EPILOGUE

“Get busy living, or get busy dying.”

~ Stephen King

Ten Years Later

Saros

Life was a funny thing. It took you in directions even the most well-planned people never saw coming. For example, I was currently sitting in an auditorium, watching my daughter do what I believed was a dance about butterflies. She was five, and I loved her, but she was awful. Half the time she faced the wall, she stepped on the girls’—on both sides of her—feet about four times, and as she was finishing up, she was crying. Like she had to finish the number but would rather have lightning strike her at that very moment.

“I better get back there.” Em patted my leg. “She’s a mess.”

“This entire performance is a disaster.”

“Hush.” He laughed and kissed my cheek. “They’re kids.”

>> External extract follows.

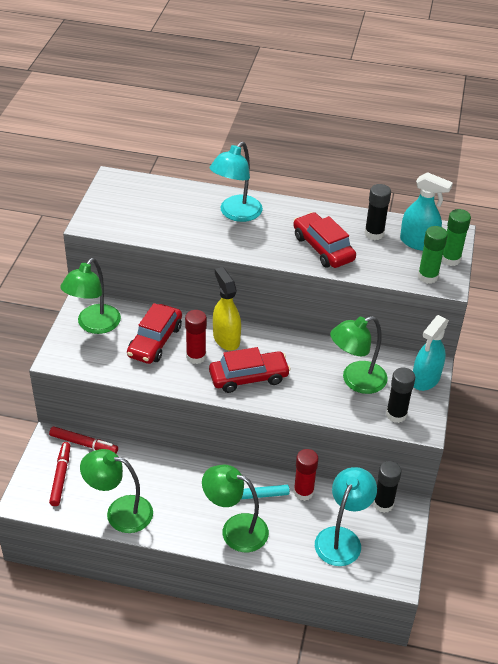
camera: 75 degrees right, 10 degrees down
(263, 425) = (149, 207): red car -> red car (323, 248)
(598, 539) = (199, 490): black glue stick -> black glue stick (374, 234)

“Thank God Paulo likes sports. I can handle that.” Our son was seven and currently obsessed with baseball.

“You say that now, but wait until the first game. Now let me out.”

He slid by. I slapped his ass as he passed and I stayed where I was. Paulo was to my right, the seat next to where Em was.

“Come here.” I patted the seat and he did.

“This is bad, Dad.”

“I know, I’ll stop and get you ice cream on our way home.”

He sighed and sat in his chair watching the end of this catastrophe. I smiled as I thought about what my life had become.

“Be nice,” Aunt Penelope admonished from behind me. My uncle chuckled. Cosmo, Dafni, and my niece and nephew looked about as happy as Paulo did.

Dafni had been the surrogate for both Paulo and Caroline, our children. I married Em one year after I met him, and we had our reception at The Sky—a place he’d always wanted to go to. We’d waited a while, loving just being together, and then one day he’d said he really wanted a baby.

What Em wanted Em got, and I wanted to be a dad too.

In all the years we’d been together, he’d never once asked what had happened to his parents. I’d killed them, of course. Gave Shyla a lethal dose and let her fade away, better than she’d deserved. Ramsey I’d enjoyed taking apart. He’d died slowly, and I’d gotten creative. No less than he deserved. In the end, they were cremated, their ashes tossed into a porta-potty.

RJ surprised me. He thrived in Greece. He met a woman, got married, and had three kids of his own. He never came back to the States, and he didn’t have a relationship with Em, but he never fucked up either. Not once.

The governor went on to become a state senator and his son, Andre, was the current mayor of Eastbury. They were really great people to have as allies, and on more than one occasion we’d helped each other out.

“Oh, thank goodness. They’re done—can we go?”

“Yeah, bud. Let’s meet Dad and Caroline in the hallway.” I nodded to my family. “We’ll see you at the house; we gotta get ice cream first. I’ll bring you all some.”

“Okay,” Uncle Andrew said, and they filed out.

I grabbed the flowers, and Paulo and I followed the flood of parents wanting to give their untalented stars flowers.

“Daddy!” Caroline ran out, tears streaming down her face yet also wearing a smile.

“How’s my little dancer. You were amazing.”

“I forgot everything.”

“Did you? I hardly noticed.” I handed her the daisies, and all sadness was gone.

“Flowers!” She hugged them, likely crushing the life out of them.

Em walked over to us, ruffled Paulo’s hair. “Ice cream?”

“Yeah!” Caroline and Paulo shouted.

With Caroline in my arms, Em beside me holding Paulo’s hand, we walked out of the auditorium to the car.

I was still a killer, still the most powerful man in Eastbury. But more importantly, I was the prince Em wished for, and I’d make sure he knew every day he was the wish I’d never known I needed.